18058998. OPTIMIZING RESOURCES NEEDED FOR ROAD MODEL DATA GENERATION WHILE ACHIEVING A DESIRED COVERAGE AMOUNT FOR A TEST SUITE simplified abstract (GM Cruise Holdings LLC)
Contents
- 1 OPTIMIZING RESOURCES NEEDED FOR ROAD MODEL DATA GENERATION WHILE ACHIEVING A DESIRED COVERAGE AMOUNT FOR A TEST SUITE
- 1.1 Organization Name
- 1.2 Inventor(s)
- 1.3 OPTIMIZING RESOURCES NEEDED FOR ROAD MODEL DATA GENERATION WHILE ACHIEVING A DESIRED COVERAGE AMOUNT FOR A TEST SUITE - A simplified explanation of the abstract
- 1.4 Simplified Explanation
- 1.5 Potential Applications
- 1.6 Problems Solved
- 1.7 Benefits
- 1.8 Potential Commercial Applications
- 1.9 Possible Prior Art
- 1.10 Original Abstract Submitted
OPTIMIZING RESOURCES NEEDED FOR ROAD MODEL DATA GENERATION WHILE ACHIEVING A DESIRED COVERAGE AMOUNT FOR A TEST SUITE
Organization Name
Inventor(s)
Russell Schaaf of Carlsbad CA (US)
OPTIMIZING RESOURCES NEEDED FOR ROAD MODEL DATA GENERATION WHILE ACHIEVING A DESIRED COVERAGE AMOUNT FOR A TEST SUITE - A simplified explanation of the abstract
This abstract first appeared for US patent application 18058998 titled 'OPTIMIZING RESOURCES NEEDED FOR ROAD MODEL DATA GENERATION WHILE ACHIEVING A DESIRED COVERAGE AMOUNT FOR A TEST SUITE
Simplified Explanation
The abstract of the patent application describes a method for optimizing the generation of road model data for testing and evaluating autonomous vehicles in a simulated road environment. By selecting a minimal number of map sections to be generated and determining their locations, the optimizer can achieve the desired coverage amount for the test suite while reducing computational resources.

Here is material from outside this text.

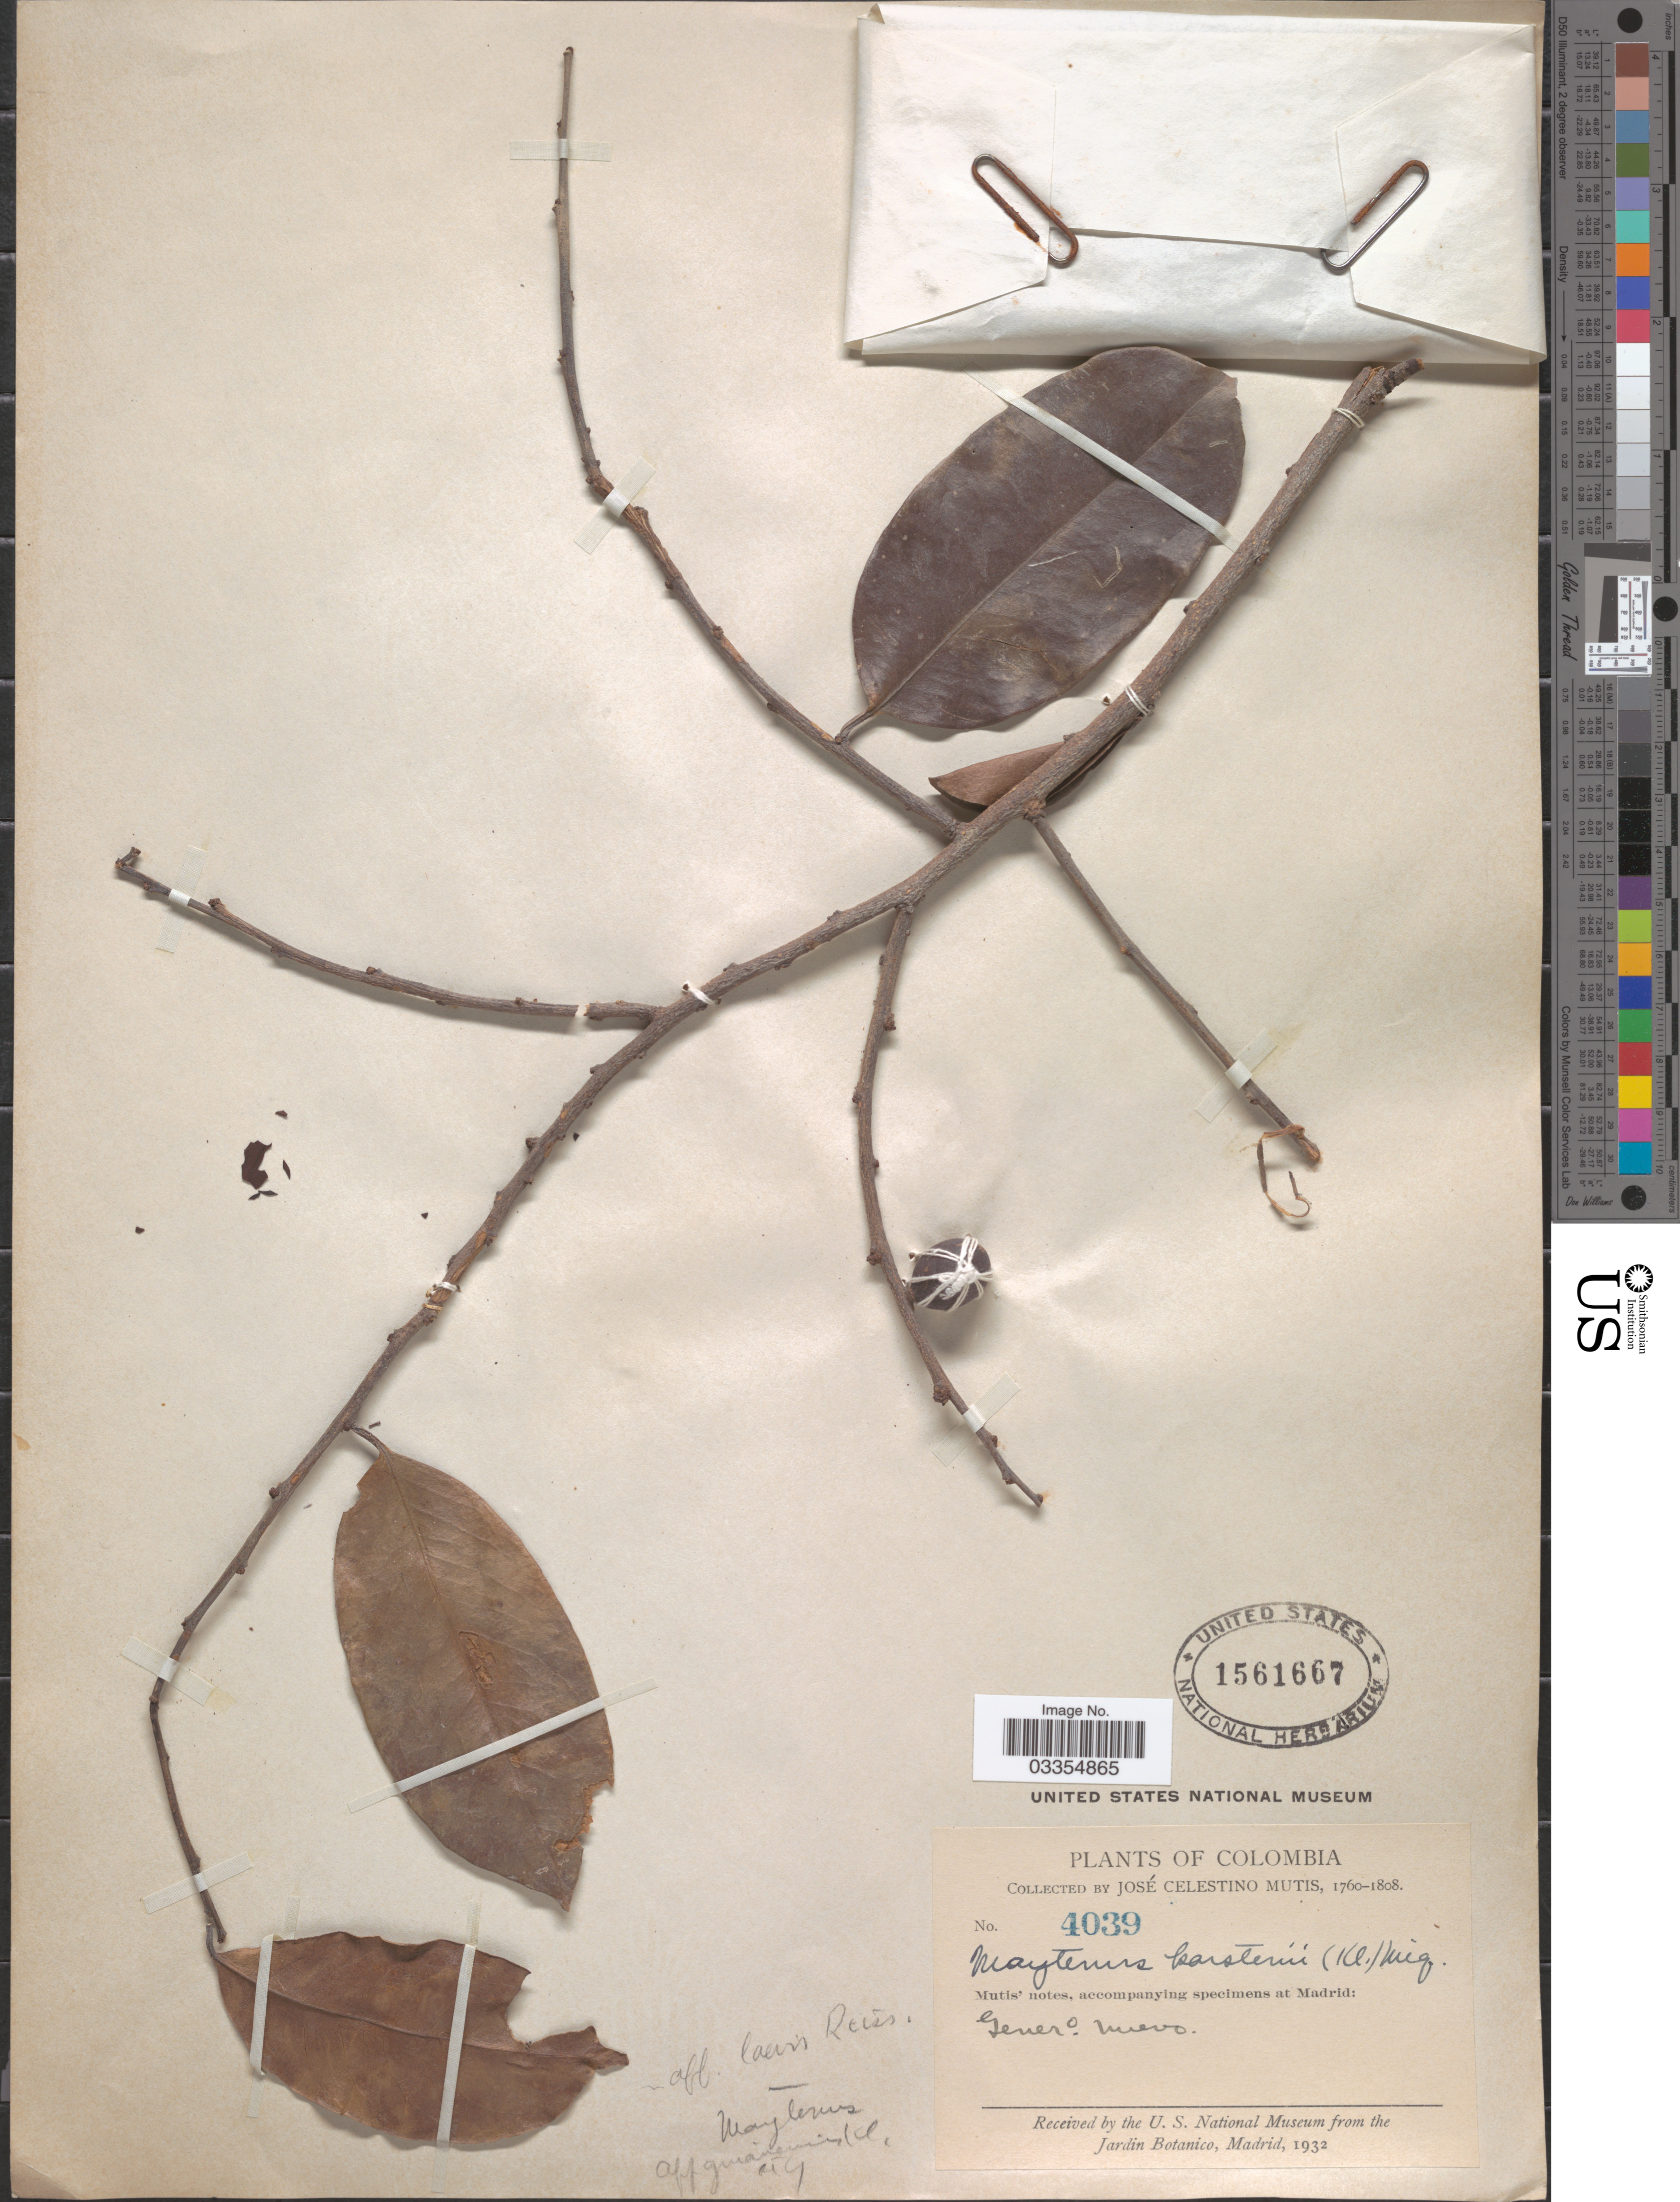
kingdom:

- Optimizing road model data generation for testing autonomous vehicles in simulated road environments
- Selecting a minimal number of map sections to be generated and determining their locations
- Reducing computational resources needed for generating road model data
- Achieving desired coverage amount for the test suite
Potential Applications
The technology can be applied in the development and testing of autonomous vehicles, robotics, and virtual reality simulations.
Problems Solved
1. Reducing computational resources needed for generating road model data 2. Improving the accuracy of testing and evaluating vehicle controls and dynamics in a simulated environment
Benefits
1. Cost-effective testing and evaluation of autonomous vehicles 2. Enhanced accuracy in simulating road environments 3. Efficient use of resources in generating road model data
Potential Commercial Applications
Optimizing road model data generation for autonomous vehicle testing and development
Possible Prior Art
There may be existing methods or systems for generating road model data for simulations, but the specific optimization technique described in this patent application may be novel.
Unanswered Questions
How does this technology compare to existing methods for generating road model data in terms of accuracy and efficiency?
The article does not provide a direct comparison between this technology and existing methods for generating road model data.
What are the potential limitations or challenges in implementing this optimization technique for road model data generation?
The article does not address any potential limitations or challenges that may arise in implementing this optimization technique.
Original Abstract Submitted
Autonomous vehicles are tested and evaluated on the road and in simulated road environments. When testing and evaluating autonomous vehicles in a simulated road environment, having detailed three-dimensional geometries and characteristics of road surfaces in the form of road model data can greatly improve a simulated environment's ability to test and evaluate vehicle controls and dynamics, and can generate a more accurate pose for the autonomous vehicle in simulation. However, generating road model data is computationally expensive, and it is not desirable to generate road model data for an entire map to cover all test scenarios. An optimizer can reduce the amount of resources needed by selecting a least number of map sections to be generated and determining the locations of the map sections to be generated that achieves a desired coverage amount for the test suite.